Drop the images, then output the listing exactly.
+ + +
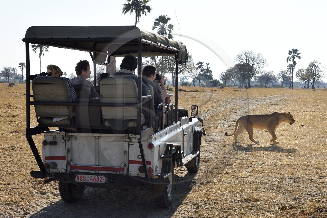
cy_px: 109
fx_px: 472
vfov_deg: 26.0
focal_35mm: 52
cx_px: 164
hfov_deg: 38.2
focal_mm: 52
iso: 400
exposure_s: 1/640
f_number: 10
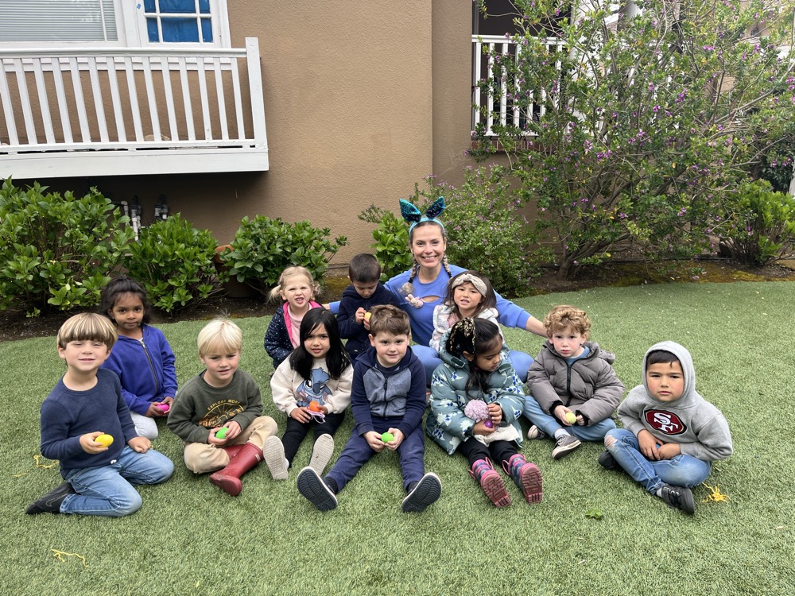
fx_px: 597
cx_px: 398
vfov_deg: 53.1
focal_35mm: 26
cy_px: 298
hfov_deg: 67.3
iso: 40
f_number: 1.6
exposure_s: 1/203
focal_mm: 5.1
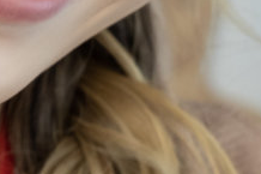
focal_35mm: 308
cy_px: -63
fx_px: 2231
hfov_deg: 6.5
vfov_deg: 4.4
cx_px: -248
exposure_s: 1/160
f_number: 5
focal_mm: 42
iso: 640
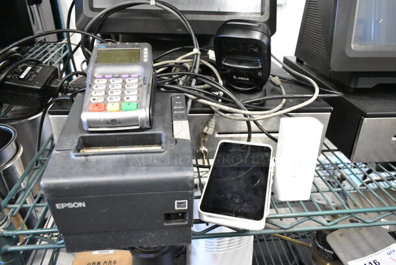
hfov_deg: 67.3
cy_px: 132
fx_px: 297
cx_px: 198
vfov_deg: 48.0
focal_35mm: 27
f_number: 5
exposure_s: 1/100
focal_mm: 18
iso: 6400
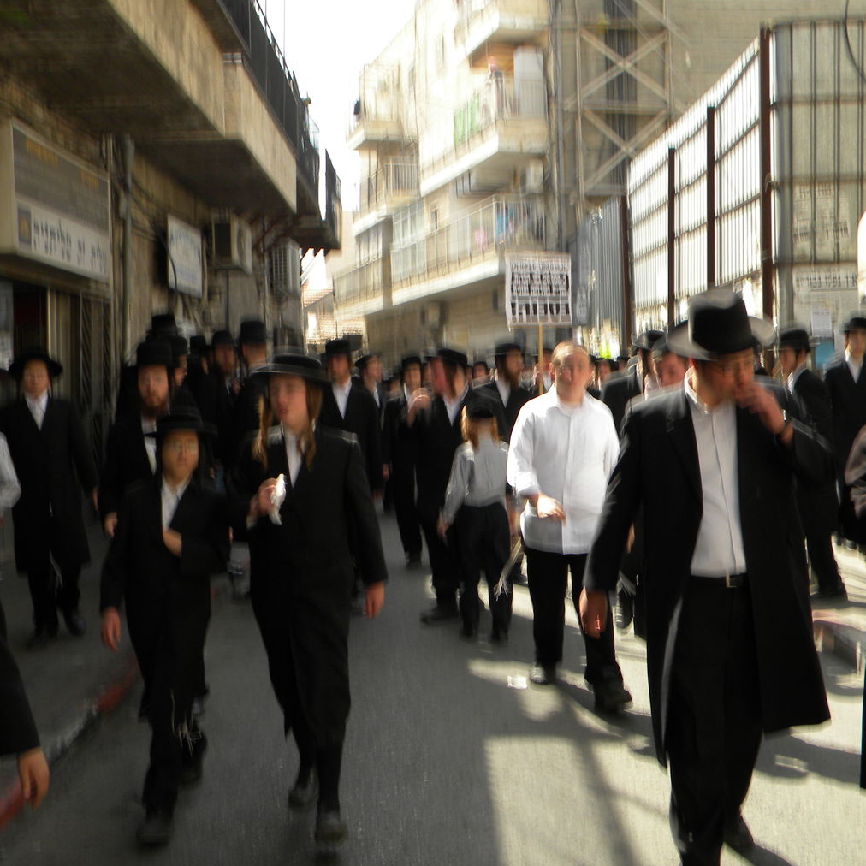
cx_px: 441
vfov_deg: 38.3
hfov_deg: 38.3
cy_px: 427
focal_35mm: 44
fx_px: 1245
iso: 80
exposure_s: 1/282
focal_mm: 6.4
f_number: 3.7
+ + +
## Output below
cy_px: 109
fx_px: 472
vfov_deg: 26.0
focal_35mm: 52
cx_px: 164
hfov_deg: 38.2
focal_mm: 52
iso: 400
exposure_s: 1/640
f_number: 10
fx_px: 597
cx_px: 398
vfov_deg: 53.1
focal_35mm: 26
cy_px: 298
hfov_deg: 67.3
iso: 40
f_number: 1.6
exposure_s: 1/203
focal_mm: 5.1
focal_35mm: 308
cy_px: -63
fx_px: 2231
hfov_deg: 6.5
vfov_deg: 4.4
cx_px: -248
exposure_s: 1/160
f_number: 5
focal_mm: 42
iso: 640
hfov_deg: 67.3
cy_px: 132
fx_px: 297
cx_px: 198
vfov_deg: 48.0
focal_35mm: 27
f_number: 5
exposure_s: 1/100
focal_mm: 18
iso: 6400
cx_px: 441
vfov_deg: 38.3
hfov_deg: 38.3
cy_px: 427
focal_35mm: 44
fx_px: 1245
iso: 80
exposure_s: 1/282
focal_mm: 6.4
f_number: 3.7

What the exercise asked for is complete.